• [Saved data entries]

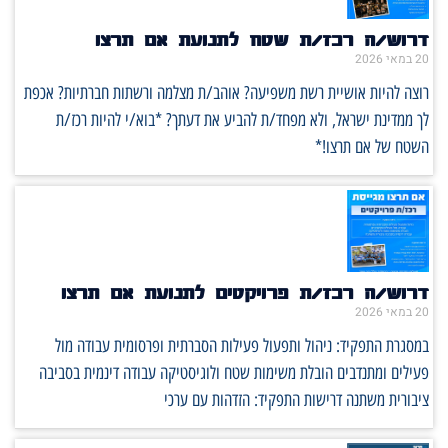
דרוש/ה רכז/ת שטח לתנועת אם תרצו
20 במאי 2026
רוצה להיות אושיית רשת משפיעה? אוהב/ת מצלמה ורשתות חברתיות? אכפת
לך ממדינת ישראל, ולא מפחד/ת להביע את דעתך? *בוא/י להיות רכז/ת
השטח של אם תרצו!*
דרוש/ה רכז/ת פרויקטים לתנועת אם תרצו
20 במאי 2026
במסגרת התפקיד: ניהול ותפעול פעילות הסברתית ופרסומית עבודה מול
פעילים ומתנדבים הובלת משימות שטח ולוגיסטיקה עבודה דינמית בסביבה
ציבורית משתנה דרישות התפקיד: הזדהות עם ערכי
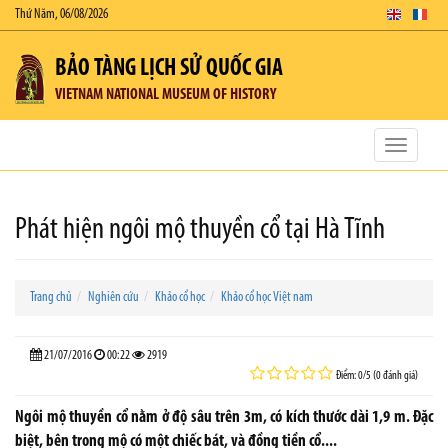
Thứ Năm, 06/08/2026
BẢO TÀNG LỊCH SỬ QUỐC GIA
VIETNAM NATIONAL MUSEUM OF HISTORY
Toggle
navigatio
Phát hiện ngôi mộ thuyền cổ tại Hà Tĩnh
Trang chủ
Nghiên cứu
Khảo cổ học
Khảo cổ học Việt nam
21/07/2016
00:22
2919
Điểm: 0/5 (0 đánh giá)
Ngôi mộ thuyền cổ nằm ở độ sâu trên 3m, có kích thước dài 1,9 m. Đặc
biệt, bên trong mộ có một chiếc bát, và đồng tiền cổ....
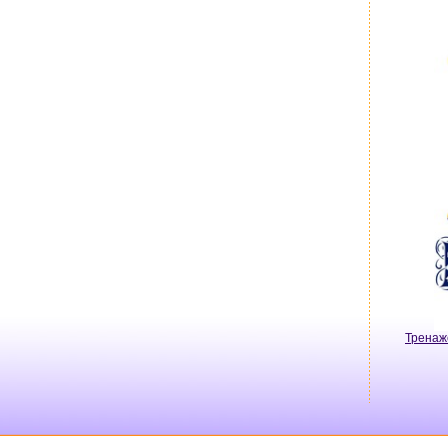
Тренаж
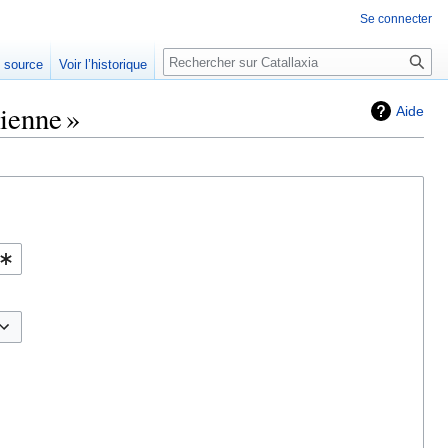
Se connecter
Rechercher
e source
Voir l’historique
sienne »
Aide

• [Exercise goal] Word for word and without any pictures, return all of the lines above.

• [Task result]
דרוש/ה רכז/ת שטח לתנועת אם תרצו
20 במאי 2026
רוצה להיות אושיית רשת משפיעה? אוהב/ת מצלמה ורשתות חברתיות? אכפת
לך ממדינת ישראל, ולא מפחד/ת להביע את דעתך? *בוא/י להיות רכז/ת
השטח של אם תרצו!*
דרוש/ה רכז/ת פרויקטים לתנועת אם תרצו
20 במאי 2026
במסגרת התפקיד: ניהול ותפעול פעילות הסברתית ופרסומית עבודה מול
פעילים ומתנדבים הובלת משימות שטח ולוגיסטיקה עבודה דינמית בסביבה
ציבורית משתנה דרישות התפקיד: הזדהות עם ערכי
Thứ Năm, 06/08/2026
BẢO TÀNG LỊCH SỬ QUỐC GIA
VIETNAM NATIONAL MUSEUM OF HISTORY
Toggle
navigatio
Phát hiện ngôi mộ thuyền cổ tại Hà Tĩnh
Trang chủ
Nghiên cứu
Khảo cổ học
Khảo cổ học Việt nam
21/07/2016
00:22
2919
Điểm: 0/5 (0 đánh giá)
Ngôi mộ thuyền cổ nằm ở độ sâu trên 3m, có kích thước dài 1,9 m. Đặc
biệt, bên trong mộ có một chiếc bát, và đồng tiền cổ....
Тренаж
Se connecter
Rechercher
e source
Voir l’historique
sienne »
Aide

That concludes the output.